> _Records_:
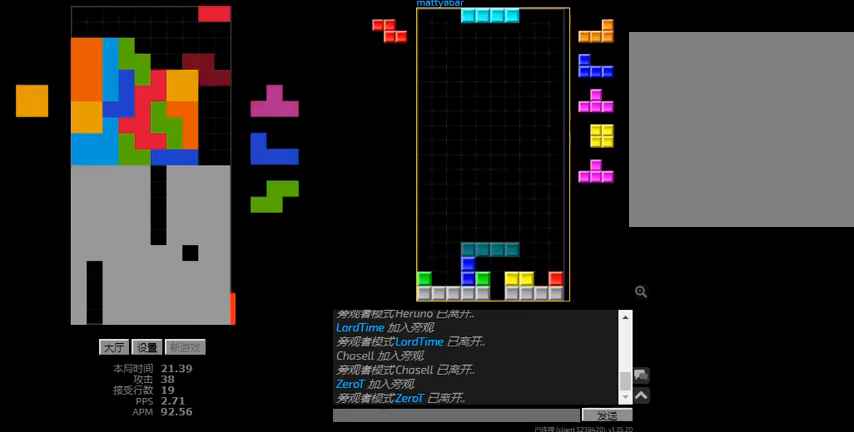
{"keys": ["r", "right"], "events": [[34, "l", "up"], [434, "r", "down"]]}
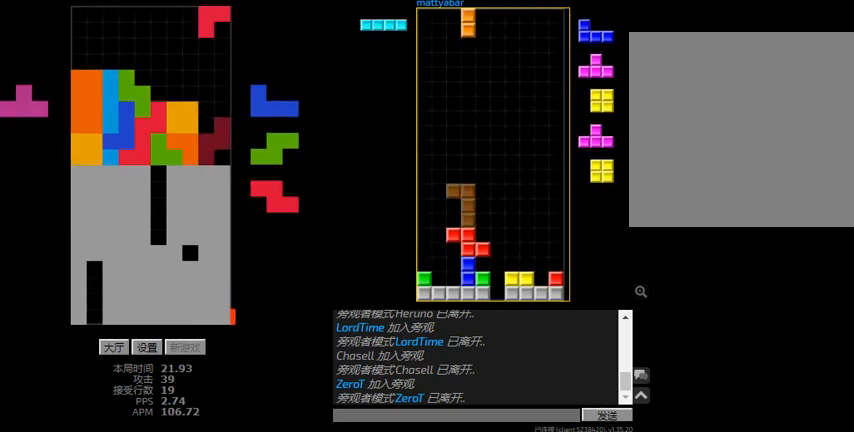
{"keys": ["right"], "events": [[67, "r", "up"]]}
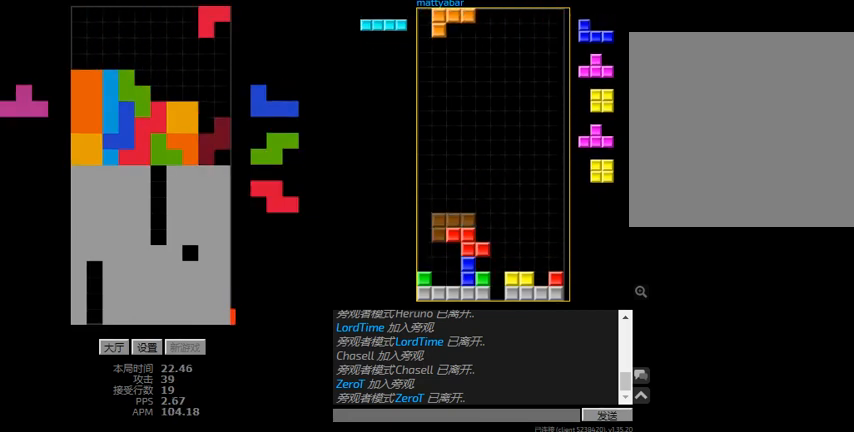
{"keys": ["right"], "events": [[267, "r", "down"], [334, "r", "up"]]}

==

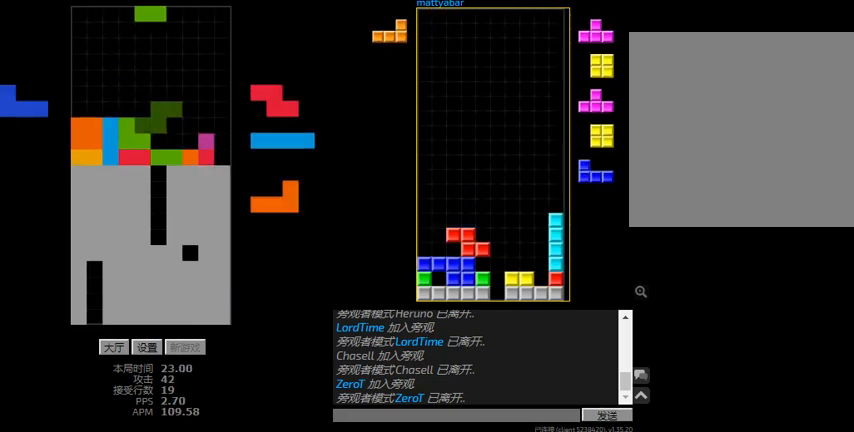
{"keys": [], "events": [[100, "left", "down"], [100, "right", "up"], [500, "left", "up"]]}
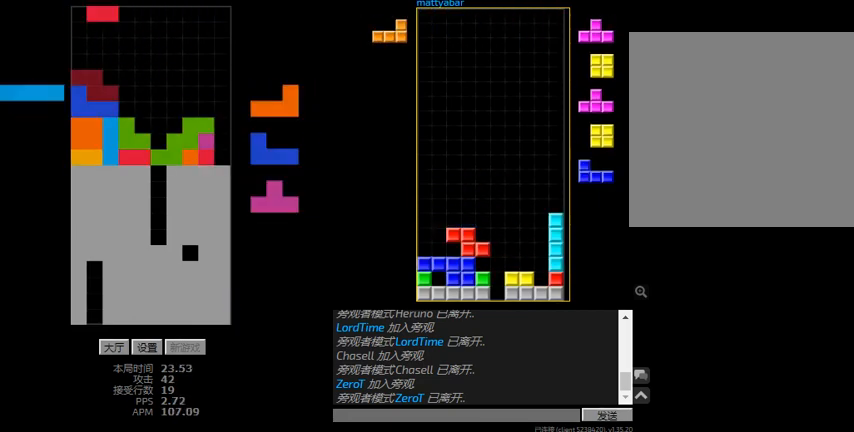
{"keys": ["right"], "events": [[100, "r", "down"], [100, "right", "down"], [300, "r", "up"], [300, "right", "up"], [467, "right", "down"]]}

---

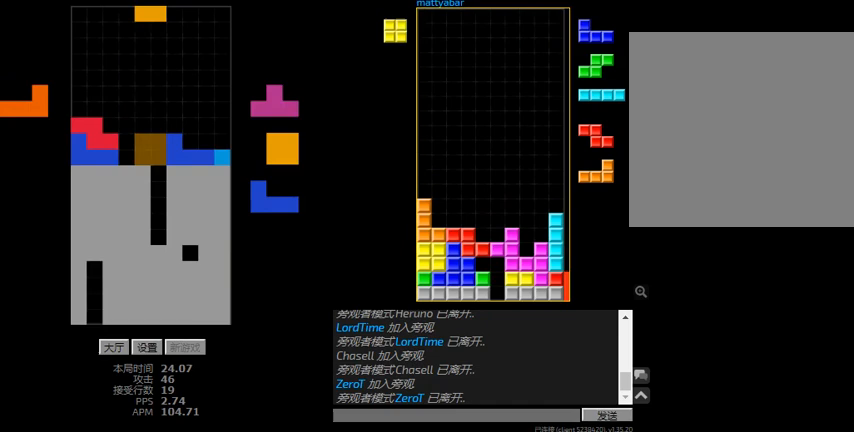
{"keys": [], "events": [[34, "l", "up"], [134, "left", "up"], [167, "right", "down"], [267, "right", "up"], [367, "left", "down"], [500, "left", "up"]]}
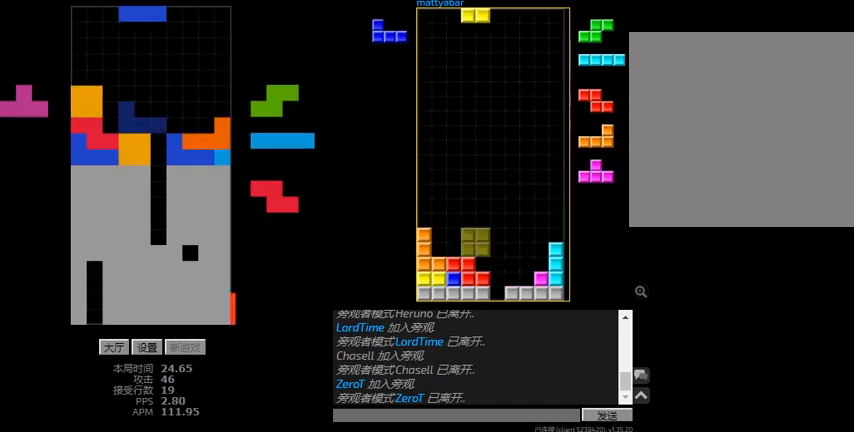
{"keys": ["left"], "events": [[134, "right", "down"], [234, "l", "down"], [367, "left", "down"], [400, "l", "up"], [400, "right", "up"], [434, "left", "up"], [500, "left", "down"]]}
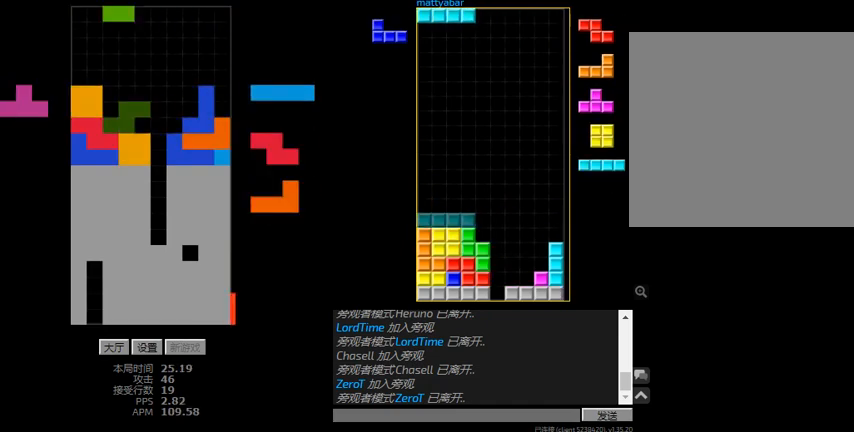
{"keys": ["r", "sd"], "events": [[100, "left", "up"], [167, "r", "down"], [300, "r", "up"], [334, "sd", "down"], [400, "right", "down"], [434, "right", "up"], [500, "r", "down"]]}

> _Task to complete_:
Pull every line with the string "left" out of the material.

> _Answer below_:
{"keys": [], "events": [[100, "left", "down"], [100, "right", "up"], [500, "left", "up"]]}
{"keys": [], "events": [[34, "l", "up"], [134, "left", "up"], [167, "right", "down"], [267, "right", "up"], [367, "left", "down"], [500, "left", "up"]]}
{"keys": ["left"], "events": [[134, "right", "down"], [234, "l", "down"], [367, "left", "down"], [400, "l", "up"], [400, "right", "up"], [434, "left", "up"], [500, "left", "down"]]}
{"keys": ["r", "sd"], "events": [[100, "left", "up"], [167, "r", "down"], [300, "r", "up"], [334, "sd", "down"], [400, "right", "down"], [434, "right", "up"], [500, "r", "down"]]}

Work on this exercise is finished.